I have to say, when I was first diagnosed with diabetes I felt terrible. It doomed me to poor health, difficulties in my life and probably a shortened life. I went through stages of grief; Denial, Anger, Bargaining, Depression and Acceptance. Diabetes was a curse on my life. But over time my view has changed. And at a certain point I reached a view that diabetes was just a part of my life and that I accepted my condition even if it really has lots of downsides.

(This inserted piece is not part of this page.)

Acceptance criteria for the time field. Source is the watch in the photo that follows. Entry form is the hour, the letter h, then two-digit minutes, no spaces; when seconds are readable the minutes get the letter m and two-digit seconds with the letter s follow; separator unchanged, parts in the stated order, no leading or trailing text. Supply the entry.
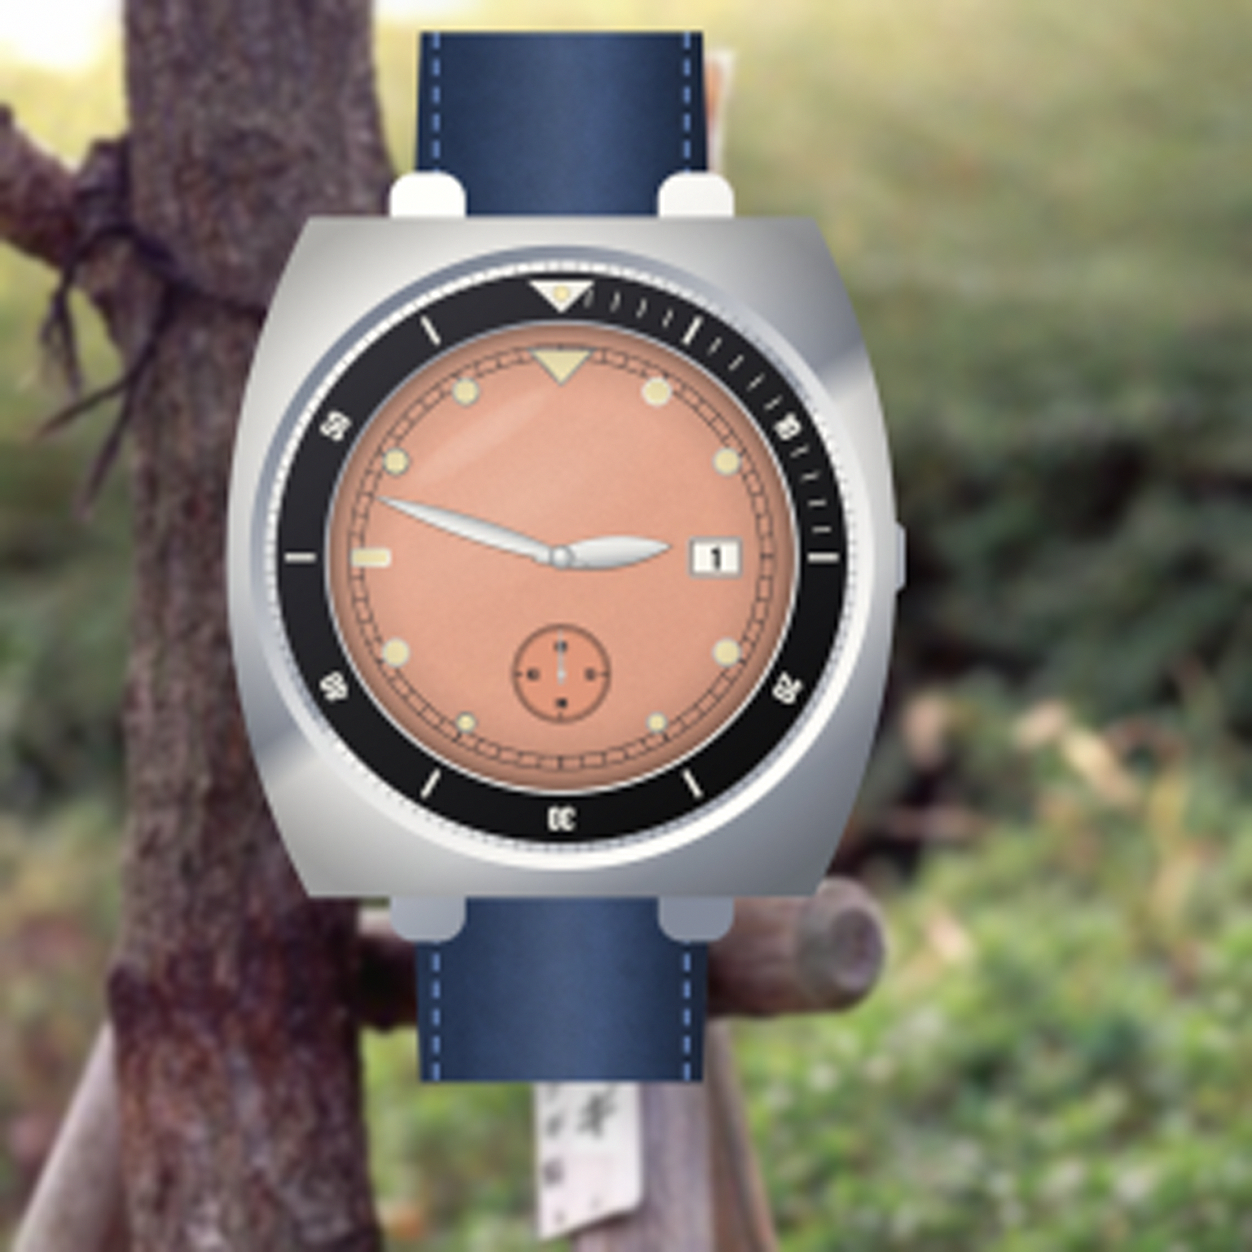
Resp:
2h48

So how it diabetes the “gift that keeps on giving?” Certainly diabetes has had a real negative effect on my health, but it has also led me to make very positive changes in the way I take care of myself. And when I look at my life before diabetes, I didn’t visit the doctor regularly, I didn’t care about what I ate and I didn’t exercise much. And those “gifts” translate to my family as my wife eats healthy and both of my kids have picked up on all of these healthy practices.
|Diabetes Support Groups Make a Huge Difference|
Most importantly, what I didn’t realize after diagnosis is that diabetes would give a meaning to my life and bring me new and dear friends. Sometimes it is hardships that bring out the best in people.
Not too long after I was diagnosed I turned to local support groups and eventually found on-line groups. Initially it let me find others show shared my own journey, the pains, the difficulty and the challenges. I soon realized that while there was lots of technical things that could be discussed, most importantly being able to talk with other people with diabetes made a huge difference. We can really feel vulnerable talk about our diabetes and it is vital to feel comfortable. I didn’t feel comfortable talking with family or friends, let alone strangers. But others with diabetes, they could understand me and I could be safe. Eventually I also realized that I had reached a point of acceptance and comfort and that actually it was very valuable to “listen” to others who have diabetes and to share and validate feelings. This can make a huge difference. So for more than five years I have spent a lot of time on forums like TuDiabetes conversing with others as well as running a local support group. And being able to do this gave my life more meaning, it felt good to help others and in that way my diabetes was a “gift.”